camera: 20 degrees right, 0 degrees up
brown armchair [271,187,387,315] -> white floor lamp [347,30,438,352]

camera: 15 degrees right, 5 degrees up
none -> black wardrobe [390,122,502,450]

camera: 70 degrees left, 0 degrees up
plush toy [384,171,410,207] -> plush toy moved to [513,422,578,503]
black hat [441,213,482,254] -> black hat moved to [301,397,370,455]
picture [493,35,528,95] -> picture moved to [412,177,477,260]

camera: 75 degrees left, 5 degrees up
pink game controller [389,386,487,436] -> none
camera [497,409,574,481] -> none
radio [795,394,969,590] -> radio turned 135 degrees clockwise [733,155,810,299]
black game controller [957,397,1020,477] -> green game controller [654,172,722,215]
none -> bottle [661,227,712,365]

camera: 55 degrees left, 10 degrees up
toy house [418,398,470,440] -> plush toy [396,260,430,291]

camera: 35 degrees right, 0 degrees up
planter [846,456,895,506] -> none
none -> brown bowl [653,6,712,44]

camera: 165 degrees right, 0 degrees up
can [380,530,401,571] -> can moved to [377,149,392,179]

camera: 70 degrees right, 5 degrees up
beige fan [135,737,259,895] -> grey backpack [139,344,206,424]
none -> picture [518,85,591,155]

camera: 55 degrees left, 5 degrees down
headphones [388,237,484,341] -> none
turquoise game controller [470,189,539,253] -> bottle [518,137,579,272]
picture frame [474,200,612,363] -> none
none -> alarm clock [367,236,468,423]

########################################

• [What the exercise asks]: Look through the material above and print exactly the lines from the one containing "camera: 165 degrees right, 0 degrees up" to the one containing "turquoise game controller", both included, and nothing more.

• [Answer to this task]:
camera: 165 degrees right, 0 degrees up
can [380,530,401,571] -> can moved to [377,149,392,179]

camera: 70 degrees right, 5 degrees up
beige fan [135,737,259,895] -> grey backpack [139,344,206,424]
none -> picture [518,85,591,155]

camera: 55 degrees left, 5 degrees down
headphones [388,237,484,341] -> none
turquoise game controller [470,189,539,253] -> bottle [518,137,579,272]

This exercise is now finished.